Reducing server bandwidth with conditional GETs

Let's imagine one day you've been poking around the network usage section of your phone, trying to see what apps are killing your allotted 10GB of mobile data from T-Mobile.

You scroll down and notice the usual suspects, YouTube, TikTok, whatnot. Then out of the blue, you start to see a bunch of applications that seem out of place. Newspaper apps, stock apps, even some banking apps can sometimes use more bandwidth than what you think.

How could that be? It turns out that many applications from the New York Times to Robinhood will often re-poll for the latest information from every few minutes to every second. These constant GET requests, while small, can add up.

In this article, I'll be explaining to you a method many of these Apps (hopefully) use to reduce the amount of bandwidth they take up, Conditional GETs. Conditional GETs can help prevent your apps from getting the same 20kb response every time you ping your server.

The gist

Conditional get diagram
A diagram showing the steps of Conditional GETs

Conditional GETs are used in asset caching to prevent a browser from receiving the same javascript/image/CSS payload if a browser cached the latest copy. We should try to use conditional GETs in any request to the server when we poll for cachable content.

Let's look at a typical flow for the conditonal request:

  1. The browser requests some content from a website.
  2. The server returns the content with one or both of these headers:
    • Last-Modified: some-date - The time (usually a timestamp) that this content was last modified
    • Etag: some-generated-value - A unique id referencing a resource to a particular state in time
      • An ETag could be a hash of the content, an id assigned whenever the content is updated, or a unique string representing the content
  3. The browser requests the same content later time; the browser can pass some conditional request headers:
    • If-Modified-Since: some-date - The last timestamp saved on the browser
    • If-None-Match: some-generated-value - The previous ETag saved on the browser
  4. The server will check if any of those two values satisfy these conditions:
    • If the content is the same, the server will return a 304 status
    • If the content is different, the server will return new data with a new Last-Modified and or Etag.

In Practice

In the example below, I am creating a server that allows a user to update and retrieve their user information. The application would allow us to fetch a user's social media information on request.

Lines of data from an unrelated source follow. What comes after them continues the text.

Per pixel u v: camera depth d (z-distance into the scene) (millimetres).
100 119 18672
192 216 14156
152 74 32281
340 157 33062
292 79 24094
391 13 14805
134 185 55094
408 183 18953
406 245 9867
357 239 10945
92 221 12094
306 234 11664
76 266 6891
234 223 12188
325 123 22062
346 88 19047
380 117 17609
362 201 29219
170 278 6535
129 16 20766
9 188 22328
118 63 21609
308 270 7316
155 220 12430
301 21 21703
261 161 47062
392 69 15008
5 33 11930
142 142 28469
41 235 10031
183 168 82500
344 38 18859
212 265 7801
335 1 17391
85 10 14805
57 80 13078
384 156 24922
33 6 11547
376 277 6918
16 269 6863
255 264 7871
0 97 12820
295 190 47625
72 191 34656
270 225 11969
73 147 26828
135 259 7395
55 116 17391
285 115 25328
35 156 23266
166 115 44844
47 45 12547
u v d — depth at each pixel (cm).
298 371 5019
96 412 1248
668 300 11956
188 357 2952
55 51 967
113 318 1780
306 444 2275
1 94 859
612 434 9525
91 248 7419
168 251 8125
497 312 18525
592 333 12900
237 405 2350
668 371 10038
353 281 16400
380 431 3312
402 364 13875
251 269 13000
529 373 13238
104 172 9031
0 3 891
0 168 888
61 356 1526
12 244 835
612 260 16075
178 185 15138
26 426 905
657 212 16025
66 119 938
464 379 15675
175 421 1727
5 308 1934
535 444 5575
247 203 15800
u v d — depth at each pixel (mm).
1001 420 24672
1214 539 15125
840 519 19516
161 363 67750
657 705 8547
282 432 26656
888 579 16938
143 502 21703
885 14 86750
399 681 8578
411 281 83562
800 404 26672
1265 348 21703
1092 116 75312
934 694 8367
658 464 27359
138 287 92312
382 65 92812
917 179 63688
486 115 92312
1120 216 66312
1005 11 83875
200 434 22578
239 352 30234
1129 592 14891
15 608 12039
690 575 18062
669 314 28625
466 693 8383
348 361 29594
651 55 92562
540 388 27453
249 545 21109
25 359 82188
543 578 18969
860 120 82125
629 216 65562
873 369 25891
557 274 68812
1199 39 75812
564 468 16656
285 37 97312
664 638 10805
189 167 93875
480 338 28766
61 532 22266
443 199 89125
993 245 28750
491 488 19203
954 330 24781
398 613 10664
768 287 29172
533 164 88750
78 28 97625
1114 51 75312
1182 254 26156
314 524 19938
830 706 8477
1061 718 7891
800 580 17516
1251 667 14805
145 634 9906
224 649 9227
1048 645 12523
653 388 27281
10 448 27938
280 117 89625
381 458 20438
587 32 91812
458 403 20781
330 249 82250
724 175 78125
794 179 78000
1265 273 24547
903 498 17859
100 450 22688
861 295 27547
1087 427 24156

// @language-override:Node + Express
// @repl-it-link: https://repl.it/@4shub/conditional-get-nodejs
const express = require('express');
const server = express();
const port = 3000;

// Imagine this user is in our database
const someUser = {
  name: 'Yuo Mo',
  age: 24,
  followers: 0,
  updatedAt: new Date().valueOf(),
}

// helper function to "get" a user from our database
const getUser = () => Promise.resolve(someUser);

server.use(express.json());

server.get('/user', async (req, res) => {
  // express will automatically lowercase "If-Modified-Since"
  const lastModified = req.headers['if-modified-since'];

  const user = await getUser();

  if (parseFloat(lastModified) >= user.updatedAt) {
    res.sendStatus(304);
    return;
  }

  const payload = { user };

  res.setHeader('Last-Modified', user.updatedAt);
  res.send(payload);
});

server.listen(port, () => console.log(`App listening at 
    http://localhost:${port}`));
# @language-override:Python + Flask
# @repl-it-link: https://repl.it/@4shub/conditional-get-python#main.py
from flask import Flask, request, make_response
import json
import calendar
import time

# Imagine this user is in our database
some_user = {
  'name': 'Shub Naik',
  'age': 23,
  'followers': 0,
  'updated_at': calendar.timegm(time.gmtime())
}

# helper function to "get" a user from our database
def get_user_from_db():
  return some_user

def get_user():
  last_modified_at = str(request.headers.get('If-Modified-Since'))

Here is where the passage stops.